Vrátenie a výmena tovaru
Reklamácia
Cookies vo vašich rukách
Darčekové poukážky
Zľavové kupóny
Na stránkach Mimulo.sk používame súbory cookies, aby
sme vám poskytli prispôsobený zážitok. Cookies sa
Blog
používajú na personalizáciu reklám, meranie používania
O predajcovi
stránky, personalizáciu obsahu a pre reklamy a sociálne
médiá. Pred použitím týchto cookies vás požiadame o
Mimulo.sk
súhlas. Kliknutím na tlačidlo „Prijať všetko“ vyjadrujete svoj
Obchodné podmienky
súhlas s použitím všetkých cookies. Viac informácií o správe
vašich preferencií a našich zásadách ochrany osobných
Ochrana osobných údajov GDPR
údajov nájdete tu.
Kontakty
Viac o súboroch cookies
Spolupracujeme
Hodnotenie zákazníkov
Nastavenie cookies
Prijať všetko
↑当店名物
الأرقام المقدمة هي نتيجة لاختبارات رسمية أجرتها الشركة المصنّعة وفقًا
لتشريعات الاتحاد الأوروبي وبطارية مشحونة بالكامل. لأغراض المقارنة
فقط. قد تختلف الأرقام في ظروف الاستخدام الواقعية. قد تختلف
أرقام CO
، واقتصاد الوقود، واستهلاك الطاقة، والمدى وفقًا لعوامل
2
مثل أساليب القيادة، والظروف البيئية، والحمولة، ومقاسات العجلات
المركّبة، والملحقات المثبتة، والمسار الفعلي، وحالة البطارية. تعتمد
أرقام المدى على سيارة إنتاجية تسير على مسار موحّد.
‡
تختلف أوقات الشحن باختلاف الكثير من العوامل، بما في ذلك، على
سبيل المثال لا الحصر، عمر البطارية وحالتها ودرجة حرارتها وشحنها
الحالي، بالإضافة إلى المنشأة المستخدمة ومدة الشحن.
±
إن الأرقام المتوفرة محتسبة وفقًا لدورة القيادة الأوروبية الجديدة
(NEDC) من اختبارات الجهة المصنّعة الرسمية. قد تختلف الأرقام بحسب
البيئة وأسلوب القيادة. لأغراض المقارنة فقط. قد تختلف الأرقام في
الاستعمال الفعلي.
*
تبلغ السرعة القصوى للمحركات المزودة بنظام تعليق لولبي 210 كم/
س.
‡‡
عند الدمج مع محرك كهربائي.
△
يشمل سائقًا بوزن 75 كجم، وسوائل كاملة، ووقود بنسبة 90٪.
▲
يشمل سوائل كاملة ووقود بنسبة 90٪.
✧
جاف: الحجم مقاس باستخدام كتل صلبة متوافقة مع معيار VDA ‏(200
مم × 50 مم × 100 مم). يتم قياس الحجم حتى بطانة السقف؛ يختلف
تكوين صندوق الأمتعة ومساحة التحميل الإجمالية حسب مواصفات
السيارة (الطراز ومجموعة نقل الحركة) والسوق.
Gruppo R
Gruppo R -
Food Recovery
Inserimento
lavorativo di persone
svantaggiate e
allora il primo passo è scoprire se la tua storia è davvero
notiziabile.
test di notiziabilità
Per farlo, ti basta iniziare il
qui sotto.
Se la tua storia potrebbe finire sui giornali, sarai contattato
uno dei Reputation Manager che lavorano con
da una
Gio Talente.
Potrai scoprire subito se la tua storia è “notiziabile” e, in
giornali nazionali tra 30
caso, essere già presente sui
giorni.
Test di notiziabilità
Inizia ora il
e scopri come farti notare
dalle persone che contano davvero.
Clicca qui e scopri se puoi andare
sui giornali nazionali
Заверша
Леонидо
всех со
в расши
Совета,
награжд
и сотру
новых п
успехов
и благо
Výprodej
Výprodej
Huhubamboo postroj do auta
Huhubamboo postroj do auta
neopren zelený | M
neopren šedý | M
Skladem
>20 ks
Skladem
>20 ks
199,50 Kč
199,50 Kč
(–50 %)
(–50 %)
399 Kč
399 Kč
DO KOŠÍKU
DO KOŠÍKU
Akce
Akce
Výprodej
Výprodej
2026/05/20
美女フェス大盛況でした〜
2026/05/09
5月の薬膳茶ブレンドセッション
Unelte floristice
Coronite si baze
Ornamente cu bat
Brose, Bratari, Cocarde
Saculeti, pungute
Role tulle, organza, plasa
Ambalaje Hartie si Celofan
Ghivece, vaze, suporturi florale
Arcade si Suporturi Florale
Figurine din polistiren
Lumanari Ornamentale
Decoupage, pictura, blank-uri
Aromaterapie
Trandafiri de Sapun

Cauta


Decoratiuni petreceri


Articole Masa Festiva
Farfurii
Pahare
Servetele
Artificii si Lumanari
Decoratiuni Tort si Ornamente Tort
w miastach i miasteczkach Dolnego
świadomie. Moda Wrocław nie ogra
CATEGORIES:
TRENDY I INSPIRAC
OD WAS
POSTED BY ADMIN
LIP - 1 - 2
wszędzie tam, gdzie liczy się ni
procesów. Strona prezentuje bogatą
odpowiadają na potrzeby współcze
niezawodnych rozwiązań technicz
------------------------------
#### What you need to do:
Exactly as they appear above, transcribe the records in full.

#### Exercise answer:
Vrátenie a výmena tovaru
Reklamácia
Cookies vo vašich rukách
Darčekové poukážky
Zľavové kupóny
Na stránkach Mimulo.sk používame súbory cookies, aby
sme vám poskytli prispôsobený zážitok. Cookies sa
Blog
používajú na personalizáciu reklám, meranie používania
O predajcovi
stránky, personalizáciu obsahu a pre reklamy a sociálne
médiá. Pred použitím týchto cookies vás požiadame o
Mimulo.sk
súhlas. Kliknutím na tlačidlo „Prijať všetko“ vyjadrujete svoj
Obchodné podmienky
súhlas s použitím všetkých cookies. Viac informácií o správe
vašich preferencií a našich zásadách ochrany osobných
Ochrana osobných údajov GDPR
údajov nájdete tu.
Kontakty
Viac o súboroch cookies
Spolupracujeme
Hodnotenie zákazníkov
Nastavenie cookies
Prijať všetko
↑当店名物
الأرقام المقدمة هي نتيجة لاختبارات رسمية أجرتها الشركة المصنّعة وفقًا
لتشريعات الاتحاد الأوروبي وبطارية مشحونة بالكامل. لأغراض المقارنة
فقط. قد تختلف الأرقام في ظروف الاستخدام الواقعية. قد تختلف
أرقام CO
، واقتصاد الوقود، واستهلاك الطاقة، والمدى وفقًا لعوامل
2
مثل أساليب القيادة، والظروف البيئية، والحمولة، ومقاسات العجلات
المركّبة، والملحقات المثبتة، والمسار الفعلي، وحالة البطارية. تعتمد
أرقام المدى على سيارة إنتاجية تسير على مسار موحّد.
‡
تختلف أوقات الشحن باختلاف الكثير من العوامل، بما في ذلك، على
سبيل المثال لا الحصر، عمر البطارية وحالتها ودرجة حرارتها وشحنها
الحالي، بالإضافة إلى المنشأة المستخدمة ومدة الشحن.
±
إن الأرقام المتوفرة محتسبة وفقًا لدورة القيادة الأوروبية الجديدة
(NEDC) من اختبارات الجهة المصنّعة الرسمية. قد تختلف الأرقام بحسب
البيئة وأسلوب القيادة. لأغراض المقارنة فقط. قد تختلف الأرقام في
الاستعمال الفعلي.
*
تبلغ السرعة القصوى للمحركات المزودة بنظام تعليق لولبي 210 كم/
س.
‡‡
عند الدمج مع محرك كهربائي.
△
يشمل سائقًا بوزن 75 كجم، وسوائل كاملة، ووقود بنسبة 90٪.
▲
يشمل سوائل كاملة ووقود بنسبة 90٪.
✧
جاف: الحجم مقاس باستخدام كتل صلبة متوافقة مع معيار VDA ‏(200
مم × 50 مم × 100 مم). يتم قياس الحجم حتى بطانة السقف؛ يختلف
تكوين صندوق الأمتعة ومساحة التحميل الإجمالية حسب مواصفات
السيارة (الطراز ومجموعة نقل الحركة) والسوق.
Gruppo R
Gruppo R -
Food Recovery
Inserimento
lavorativo di persone
svantaggiate e
allora il primo passo è scoprire se la tua storia è davvero
notiziabile.
test di notiziabilità
Per farlo, ti basta iniziare il
qui sotto.
Se la tua storia potrebbe finire sui giornali, sarai contattato
uno dei Reputation Manager che lavorano con
da una
Gio Talente.
Potrai scoprire subito se la tua storia è “notiziabile” e, in
giornali nazionali tra 30
caso, essere già presente sui
giorni.
Test di notiziabilità
Inizia ora il
e scopri come farti notare
dalle persone che contano davvero.
Clicca qui e scopri se puoi andare
sui giornali nazionali
Заверша
Леонидо
всех со
в расши
Совета,
награжд
и сотру
новых п
успехов
и благо
Výprodej
Výprodej
Huhubamboo postroj do auta
Huhubamboo postroj do auta
neopren zelený | M
neopren šedý | M
Skladem
>20 ks
Skladem
>20 ks
199,50 Kč
199,50 Kč
(–50 %)
(–50 %)
399 Kč
399 Kč
DO KOŠÍKU
DO KOŠÍKU
Akce
Akce
Výprodej
Výprodej
2026/05/20
美女フェス大盛況でした〜
2026/05/09
5月の薬膳茶ブレンドセッション
Unelte floristice
Coronite si baze
Ornamente cu bat
Brose, Bratari, Cocarde
Saculeti, pungute
Role tulle, organza, plasa
Ambalaje Hartie si Celofan
Ghivece, vaze, suporturi florale
Arcade si Suporturi Florale
Figurine din polistiren
Lumanari Ornamentale
Decoupage, pictura, blank-uri
Aromaterapie
Trandafiri de Sapun

Cauta


Decoratiuni petreceri


Articole Masa Festiva
Farfurii
Pahare
Servetele
Artificii si Lumanari
Decoratiuni Tort si Ornamente Tort
w miastach i miasteczkach Dolnego
świadomie. Moda Wrocław nie ogra
CATEGORIES:
TRENDY I INSPIRAC
OD WAS
POSTED BY ADMIN
LIP - 1 - 2
wszędzie tam, gdzie liczy się ni
procesów. Strona prezentuje bogatą
odpowiadają na potrzeby współcze
niezawodnych rozwiązań technicz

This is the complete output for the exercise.